Exercise goal: Beneath this instruction is a listing. Transcribe from it only the stretch from the line with "thumb tip: (378, 193)" through the line with "index mcp: (416, 380)", both end lines included, exactly as written.

Material supplied:
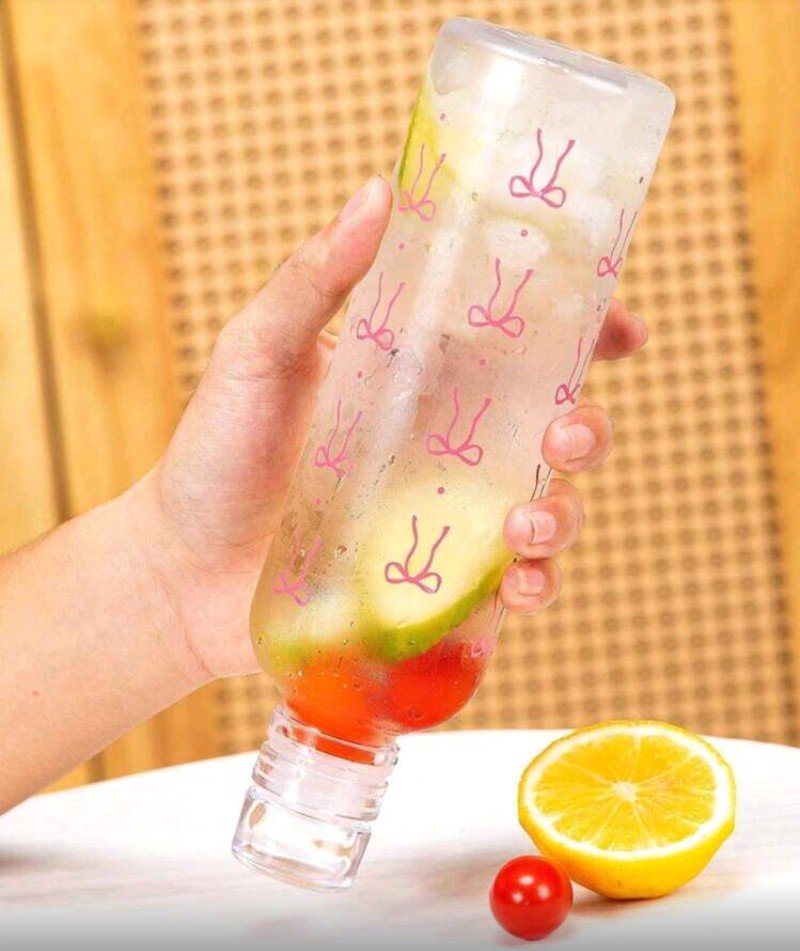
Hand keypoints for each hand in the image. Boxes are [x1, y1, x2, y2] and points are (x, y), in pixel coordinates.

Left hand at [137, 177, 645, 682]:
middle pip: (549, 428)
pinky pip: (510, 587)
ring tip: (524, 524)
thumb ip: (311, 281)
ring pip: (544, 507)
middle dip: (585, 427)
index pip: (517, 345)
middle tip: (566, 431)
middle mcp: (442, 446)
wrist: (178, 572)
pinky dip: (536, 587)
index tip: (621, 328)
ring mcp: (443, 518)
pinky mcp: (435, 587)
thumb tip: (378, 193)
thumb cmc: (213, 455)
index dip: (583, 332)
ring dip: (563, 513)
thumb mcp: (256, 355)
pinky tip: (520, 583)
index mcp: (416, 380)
* * *
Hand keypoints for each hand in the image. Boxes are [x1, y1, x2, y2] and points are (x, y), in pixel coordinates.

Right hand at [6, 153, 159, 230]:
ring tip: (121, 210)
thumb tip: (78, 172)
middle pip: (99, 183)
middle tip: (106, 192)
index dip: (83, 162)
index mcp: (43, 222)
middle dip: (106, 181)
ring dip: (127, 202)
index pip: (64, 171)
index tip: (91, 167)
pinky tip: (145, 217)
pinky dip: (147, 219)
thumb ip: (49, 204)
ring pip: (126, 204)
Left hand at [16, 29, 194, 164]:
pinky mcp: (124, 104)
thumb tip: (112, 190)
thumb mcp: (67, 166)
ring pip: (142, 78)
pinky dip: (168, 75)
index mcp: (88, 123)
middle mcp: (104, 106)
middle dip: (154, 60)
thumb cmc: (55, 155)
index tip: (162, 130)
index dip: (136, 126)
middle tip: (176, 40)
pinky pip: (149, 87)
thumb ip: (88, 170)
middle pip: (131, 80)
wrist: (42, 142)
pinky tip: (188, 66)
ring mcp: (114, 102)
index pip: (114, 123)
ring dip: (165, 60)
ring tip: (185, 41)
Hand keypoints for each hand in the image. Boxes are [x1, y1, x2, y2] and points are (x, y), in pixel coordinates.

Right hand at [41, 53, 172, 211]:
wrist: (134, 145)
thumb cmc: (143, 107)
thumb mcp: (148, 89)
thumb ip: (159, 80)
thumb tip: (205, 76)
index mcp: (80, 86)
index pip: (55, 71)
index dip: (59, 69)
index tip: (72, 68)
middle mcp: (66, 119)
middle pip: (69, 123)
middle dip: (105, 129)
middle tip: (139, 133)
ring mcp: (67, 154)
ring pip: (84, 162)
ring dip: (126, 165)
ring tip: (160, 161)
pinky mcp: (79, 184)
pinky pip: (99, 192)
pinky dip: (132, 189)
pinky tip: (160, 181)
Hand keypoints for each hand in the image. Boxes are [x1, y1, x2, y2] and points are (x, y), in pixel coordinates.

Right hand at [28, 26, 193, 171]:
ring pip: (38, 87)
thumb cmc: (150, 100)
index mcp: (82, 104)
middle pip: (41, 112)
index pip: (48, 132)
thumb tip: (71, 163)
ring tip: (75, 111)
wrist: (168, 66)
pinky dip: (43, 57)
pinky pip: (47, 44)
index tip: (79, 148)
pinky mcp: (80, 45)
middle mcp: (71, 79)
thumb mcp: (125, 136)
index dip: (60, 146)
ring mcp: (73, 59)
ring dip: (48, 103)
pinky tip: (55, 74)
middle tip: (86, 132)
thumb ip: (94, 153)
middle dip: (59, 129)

Response area:
thumb tip: (378, 193)
thumb cmc: (213, 455)
index dip: (583, 332)
ring dip: (563, 513)
thumb mcp: (256, 355)
pinky tip: (520, 583)
index mcp: (416, 380)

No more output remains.